§ **ПРИВЕДЁННЫЙ ОТРЫВОК**
----------

Эрнест Хемингуэй
Эрнест Хемингуэй
 
Мой мохито в Бодегите, мой дайкири во Флоредите

Захарян С.А. Два эпиграфа к «Фиесте» (Достоевский и Хемингуэй)

С.А. Захарян «Пути освоения художественного опыта в зарубежной литературе» - Иркутск, 1987.

Наиболее чуткие критики давно ощутили, что творчество Хемингуэя таит в себе какие-то глубинные слои. Говорили о "таинственной алхимии скромных слов", о "магическом умении" Хемингуэя заставлять читателя почувствовать "тайны мироздания". По словам Э. Холлидея, "было что-то загадочное в том впечатлении, которое оставляли все лучшие вещи, что-то не поддающееся анализу" (I, 165). По мнению Ф. Янга, сама история со временем может еще более ясно подтвердить: достаточно жестко ограниченный мир Хемингуэя "это и есть мир, в котором мы живем", и писатель увидел в нем самое главное (I, 168)

Но это лишь отдельное попытки проникнуть в глубинную суть вещей Хемингуэя, в целом же великий американец не очень счастлив в критике. Прозрачность, предельная экономичность стиля, фабульная непритязательность, простота вхождения в ткань повествования разного рода биографических источников, все это создает Привлекательное и опасное ощущение общедоступности. Проза Хемингуэя, кажется, предрасположена к мгновенному контакту с массовой аудиторией. Герои Хемингуэя в суждениях критики (а вслед за нею и в читательском восприятии) легко обнаруживают свою связь с эпохой создания вещи и переводятся из условного художественного времени в безусловное-историческое. И вместе с последним стремительно отодвигаются в прошлое. С годами узнаваемость собственно исторического контекста, естественно, слабнет и не может оставаться главной причиной устойчивого читательского интереса. Между тем знаменитый насыщенный хемингуэевские подтекст после обязательных критических реверансов по своему адресу чаще всего остается нераскрытым. Еще во многом не решены проблемы литературных традиций, художественного генезиса творчества Хемингуэя; в этих условиях текст как бы лишается литературной памяти, смысловая содержательность образа обедняется, знаменитый "айсберг" остается без своей подводной части. Именно укрытая в слове связь традиций обеспечивает устойчивость ассоциаций и служит опорой для дальнейшего развития, обогащения образа; новое слово, как всякое событие, должно вобрать в себя все свои прежние значения, всю свою образную предысторию, в отрыве от традиции собственно литературной возможны досадные критические ошибки, как показано, например, И. Бэлзой для недооцененного романа Хемингуэя "За рекой, в тени деревьев" (2). Выявление дантовских мотивов в романе, проведенное И. Белзой, расширяет диапазон звучания и позволяет обнаружить скрытые прежде смысловые глубины текста.

----------

(Сохранённые данные)
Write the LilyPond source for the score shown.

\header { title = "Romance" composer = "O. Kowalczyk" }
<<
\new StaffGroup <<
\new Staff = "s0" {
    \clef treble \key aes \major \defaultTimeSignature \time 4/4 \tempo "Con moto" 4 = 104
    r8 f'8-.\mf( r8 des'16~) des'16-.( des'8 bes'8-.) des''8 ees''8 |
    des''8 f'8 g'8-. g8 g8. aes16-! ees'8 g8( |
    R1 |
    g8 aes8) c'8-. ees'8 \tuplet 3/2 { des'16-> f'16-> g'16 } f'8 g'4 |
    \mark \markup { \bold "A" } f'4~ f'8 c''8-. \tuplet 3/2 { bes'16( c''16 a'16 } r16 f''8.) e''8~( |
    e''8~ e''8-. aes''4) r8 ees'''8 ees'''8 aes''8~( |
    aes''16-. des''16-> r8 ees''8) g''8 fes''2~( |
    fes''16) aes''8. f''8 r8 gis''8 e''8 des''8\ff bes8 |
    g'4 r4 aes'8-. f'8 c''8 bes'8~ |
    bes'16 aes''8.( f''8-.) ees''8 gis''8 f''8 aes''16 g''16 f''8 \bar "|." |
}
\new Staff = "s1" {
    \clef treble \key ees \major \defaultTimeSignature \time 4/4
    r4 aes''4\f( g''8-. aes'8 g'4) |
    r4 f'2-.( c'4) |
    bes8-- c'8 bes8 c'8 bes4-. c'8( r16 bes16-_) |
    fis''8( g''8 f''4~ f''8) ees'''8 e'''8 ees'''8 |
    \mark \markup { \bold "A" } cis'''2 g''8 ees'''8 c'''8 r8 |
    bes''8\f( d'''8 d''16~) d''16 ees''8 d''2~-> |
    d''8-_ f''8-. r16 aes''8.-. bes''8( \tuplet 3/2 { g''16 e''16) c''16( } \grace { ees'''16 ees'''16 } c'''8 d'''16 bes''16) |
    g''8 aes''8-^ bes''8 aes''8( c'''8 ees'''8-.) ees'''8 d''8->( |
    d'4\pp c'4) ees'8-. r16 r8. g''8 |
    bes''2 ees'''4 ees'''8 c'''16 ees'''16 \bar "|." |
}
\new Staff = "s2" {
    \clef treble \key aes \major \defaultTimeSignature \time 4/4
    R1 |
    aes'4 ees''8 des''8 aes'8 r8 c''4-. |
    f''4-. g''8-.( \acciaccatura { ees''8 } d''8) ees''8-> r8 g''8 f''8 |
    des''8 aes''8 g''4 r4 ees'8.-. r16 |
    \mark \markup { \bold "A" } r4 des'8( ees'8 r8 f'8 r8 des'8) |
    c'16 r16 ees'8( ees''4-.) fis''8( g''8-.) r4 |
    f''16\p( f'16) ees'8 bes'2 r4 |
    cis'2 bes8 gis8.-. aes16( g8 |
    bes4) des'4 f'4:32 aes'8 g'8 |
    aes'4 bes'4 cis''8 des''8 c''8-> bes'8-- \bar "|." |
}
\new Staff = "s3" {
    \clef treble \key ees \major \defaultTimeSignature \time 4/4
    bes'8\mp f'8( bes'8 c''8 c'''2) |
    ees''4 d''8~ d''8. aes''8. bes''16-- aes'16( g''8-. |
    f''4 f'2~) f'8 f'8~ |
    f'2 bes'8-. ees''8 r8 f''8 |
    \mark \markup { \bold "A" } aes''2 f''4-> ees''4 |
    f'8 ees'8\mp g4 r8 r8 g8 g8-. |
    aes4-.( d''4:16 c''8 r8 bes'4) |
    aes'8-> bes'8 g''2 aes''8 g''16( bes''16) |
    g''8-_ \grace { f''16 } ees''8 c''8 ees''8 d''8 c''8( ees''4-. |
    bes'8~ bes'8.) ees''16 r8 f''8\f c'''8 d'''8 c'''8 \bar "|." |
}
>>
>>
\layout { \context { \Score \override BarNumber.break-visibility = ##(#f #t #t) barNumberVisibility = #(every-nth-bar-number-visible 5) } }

----------

§ **ЗАДАЧИ ДЛЯ РЕШЕНИЯ**
- a) Переведите на английский язык следующее предложение из текста о Хемингуэе: «Проза Хемингуэя, кажется, предрасположена к мгновенному контакту с массовой аудиторией.»
- b) Продолжите текст о Хемингуэе, начав сразу после его последнего предложения.
Эти данные никак не связаны с текстом о Хемингуэе.

§ **ОТВЕТЫ К ЗАДАЧАМ**
- a) Hemingway's prose seems predisposed to instant contact with a mass audience.

- b)
Рассмотрение "Фиесты" первого и лучшего, кажется, романа Хемингуэя, свидетельствует о творческом наследовании писателем еще одной великой литературной традиции — русской.

Вспомним, как создавался роман "Фиеста". Праздник творчества: роман был написан в Париже в 1925 году, в шесть недель!

Париж был неиссякаемым источником вдохновения и жизненной силы, Париж был действующим лицом романа.

В "Празднике, который всегда с тобой" Хемингуэй рассказывает о писателе, поглощенном работой над книгой, это он сам, в поисках "единственно верного слова" для "Фиесты", мысль его постоянно обращена к проблемам писательского мастерства. Он напряженно вглядывается в построение классических книг, стараясь разгадать и использовать их секрет, целый ряд писателей, занимающих его воображение, назван здесь. И среди них Достоевский, к которому вновь и вновь, с необыкновенной страстностью возвращается Хемингуэй. Причем мысль о Достоевском затрагивает самое существо писательской индивидуальности молодого американца: речь идет о выработке собственного метода и стиля.

Два литературных стиля привлекают Хемингуэя своими достижениями.

С одной стороны, собственный журналистский опыт и формальное новаторство Ш. Андерсона, Г. Стайн, Э. Паунда вырабатывают в нем веру в "единственно верное слово" (mot juste),

С другой стороны, Хемингуэй стремится удержать для собственного слова ту поразительную живость и силу воздействия, какой достигают русские классики. И первый среди них Достоевский с его, как кажется, почти демонстративным пренебрежением к вопросам формального мастерства; Достоевский, у которого Хемингуэй обнаруживает вещи "такие правдивые, что, читая их, чувствуешь, как меняешься сам, слабость и безумие, порок и святость, одержимость азарта становились реальностью" (3, 83).

Два стиля Хемингуэй пытается соединить в новое целое. И когда Э. Паунд на вопрос о Достоевском ответил, что "не читал ни одного из этих русских... мне стало больно, потому что это был человек, которого я любил и на чье мнение, как критика, полагался тогда почти безусловно… и мне хотелось узнать его мнение о человеке, который почти никогда не находил mot juste и все же порой умел делать свои персонажи такими живыми, какими они не были ни у кого" (3, 84).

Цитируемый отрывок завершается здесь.